Der Professor trank einen Schluck Whisky. »Hier entwickelt sich etwas ganz Außerordentliches. Napoleon wollte eindeutig, dass sein Sohn seinen Privatschatz bekam. Er hat diesen Hort mit viel Aufwand erworben, genau wie ein merowingischer König. Aber anders als ein Merowinger und mehr wie ein moderner Despot hat er ihn dann an einem Ort versteckt, den nur er kannte.«
Thorvaldsen begriff, wie verlockend ein solcher Schatz für jedermann war.

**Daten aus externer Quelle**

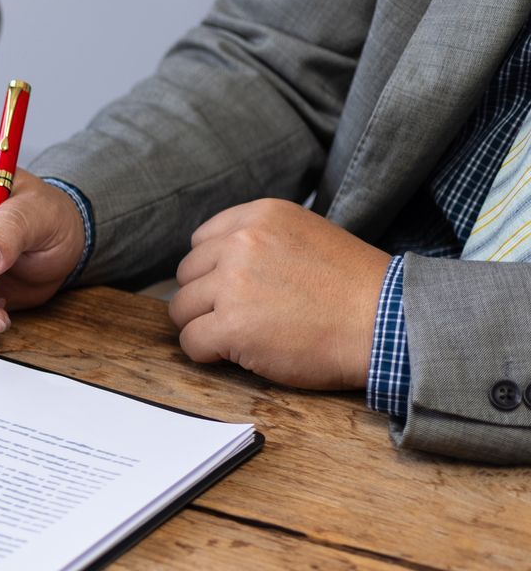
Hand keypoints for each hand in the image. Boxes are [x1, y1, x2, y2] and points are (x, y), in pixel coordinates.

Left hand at [169, 199, 389, 388]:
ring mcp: (233, 283)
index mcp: (261, 215)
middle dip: (207, 300)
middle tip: (244, 318)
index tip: (238, 290)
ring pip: (182, 309)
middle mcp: (242, 242)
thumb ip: (260, 241)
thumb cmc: (354, 289)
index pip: (201, 242)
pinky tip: (241, 354)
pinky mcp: (232, 325)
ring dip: (206, 327)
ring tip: (247, 336)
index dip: (213, 272)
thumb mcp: (306, 236)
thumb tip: (214, 263)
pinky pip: (191, 342)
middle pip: (187, 275)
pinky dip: (208, 354)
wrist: (388, 323)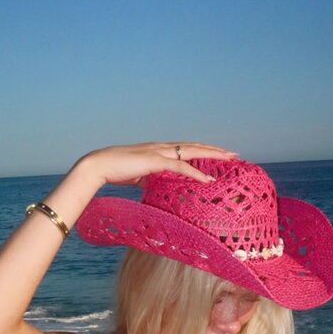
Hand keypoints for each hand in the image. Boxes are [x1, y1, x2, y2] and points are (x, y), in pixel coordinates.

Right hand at [77, 141, 238, 188]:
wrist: (98, 165)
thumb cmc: (115, 171)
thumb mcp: (137, 176)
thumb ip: (149, 179)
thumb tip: (157, 187)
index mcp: (158, 150)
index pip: (186, 149)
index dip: (203, 151)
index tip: (218, 155)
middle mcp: (161, 148)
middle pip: (194, 146)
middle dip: (215, 150)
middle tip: (234, 154)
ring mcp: (158, 152)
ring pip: (191, 151)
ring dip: (211, 155)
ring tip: (229, 159)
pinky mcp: (154, 161)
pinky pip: (180, 167)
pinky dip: (195, 173)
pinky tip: (208, 179)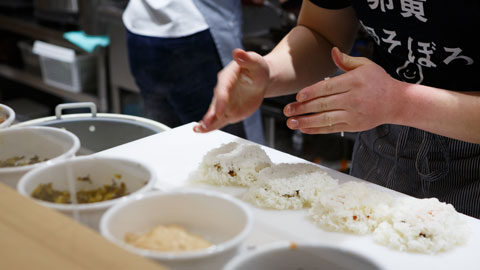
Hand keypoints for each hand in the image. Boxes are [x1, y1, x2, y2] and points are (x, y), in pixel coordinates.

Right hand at [194, 49, 268, 132]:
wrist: (259, 79)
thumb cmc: (256, 68)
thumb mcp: (255, 62)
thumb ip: (247, 58)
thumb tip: (238, 52)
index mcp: (227, 77)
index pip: (223, 89)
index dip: (221, 100)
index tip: (220, 111)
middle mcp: (222, 91)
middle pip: (215, 103)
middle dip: (211, 114)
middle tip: (205, 123)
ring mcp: (224, 103)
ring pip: (215, 114)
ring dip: (207, 122)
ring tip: (198, 129)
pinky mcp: (228, 112)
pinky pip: (219, 120)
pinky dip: (211, 126)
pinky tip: (201, 130)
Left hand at [283, 47, 401, 133]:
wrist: (396, 102)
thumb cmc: (378, 81)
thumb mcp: (366, 65)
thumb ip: (346, 61)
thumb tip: (332, 51)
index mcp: (354, 82)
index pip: (328, 87)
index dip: (311, 92)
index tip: (297, 96)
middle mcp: (353, 99)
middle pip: (323, 104)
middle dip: (303, 108)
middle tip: (287, 110)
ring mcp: (353, 115)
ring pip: (325, 119)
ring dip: (306, 122)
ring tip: (291, 122)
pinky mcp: (353, 127)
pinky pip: (331, 129)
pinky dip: (316, 129)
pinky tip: (304, 129)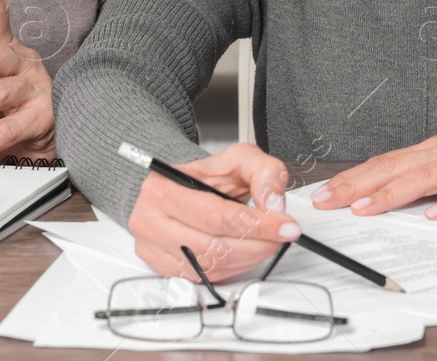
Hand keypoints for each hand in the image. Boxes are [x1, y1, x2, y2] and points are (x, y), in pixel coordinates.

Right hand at [126, 144, 297, 283]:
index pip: (215, 215)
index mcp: (163, 188)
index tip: (285, 226)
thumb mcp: (239, 159)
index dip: (255, 224)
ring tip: (265, 241)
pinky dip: (232, 269)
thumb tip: (273, 203)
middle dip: (256, 244)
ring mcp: (154, 248)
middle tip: (279, 234)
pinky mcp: (164, 268)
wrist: (182, 187)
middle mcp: (151, 220)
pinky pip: (205, 278)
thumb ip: (263, 172)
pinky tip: (244, 252)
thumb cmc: (206, 176)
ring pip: (210, 267)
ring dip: (248, 258)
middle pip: (213, 246)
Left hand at [310, 128, 436, 219]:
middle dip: (357, 185)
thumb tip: (384, 198)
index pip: (384, 163)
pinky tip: (434, 216)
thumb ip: (424, 180)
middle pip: (395, 168)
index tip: (322, 193)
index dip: (351, 178)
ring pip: (425, 178)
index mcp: (434, 149)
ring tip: (365, 207)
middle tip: (327, 201)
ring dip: (392, 193)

»Nachdem Napoleon sicher auf St. Helena festsaß, behaupteten englische Zeitungen, er habe ein großes Vermögen beiseitegeschafft.« Murad lächelte. »Da er nun einmal Napoleon war, schlug er aus dem Exil zurück und veröffentlichte eine Liste dessen, was er die ›wahren Schätze‹ seiner Herrschaftszeit nannte. Der Louvre, die greniers publics, die Banque de France, die Pariser Wasserversorgung, Abwasserkanäle und all die anderen vielfältigen Verbesserungen. Er war kein Leisetreter, das muss man ihm lassen.«
Wohl wahr.
»Können Sie sich vorstellen, was alles in diesem verschollenen Hort ruhen könnte?«, fragte Murad. »Es gibt Tausende von Kunstobjekten, die Napoleon geraubt hat und die seitdem verschwunden sind. Ohne auch nur die geplünderten Staatsschätze und Privatvermögen zu erwähnen. Es könnte sich um ungeheure Mengen von Gold und Silber handeln. Er hat das Geheimnis des Schatzverstecks mit ins Grab genommen, aber seinem treuesten Diener, Louis Etienne Saint-Denis, vierhundert Bücher anvertraut, darunter eines, das er namentlich hervorhob. Allerdings bezweifle ich, dass Saint-Denis ahnte, was das bedeutete. Er tat einfach nur, was sein Kaiser von ihm verlangte. Nachdem Napoleons Sohn 1832 starb, wurden die Bücher bedeutungslos.«
»Nicht für Pozzo di Borgo«, erklärte Thorvaldsen.
Murad hatte ihn vollständig über Eliza Larocques geschätzten Ahnen und seine lebenslange Vendetta gegen Napoleon aufgeklärt.
»Aber der hat das Rätsel nie gelöst«, hielt Murad dagegen. Nein, das war di Borgo nicht gelungen. Aber eine ferne Erbin arbeitete hart daran, diesen Fehler gutzumachen. Und Ashby kam nach Paris. Daher wusste Thorvaldsen, was zu tun war.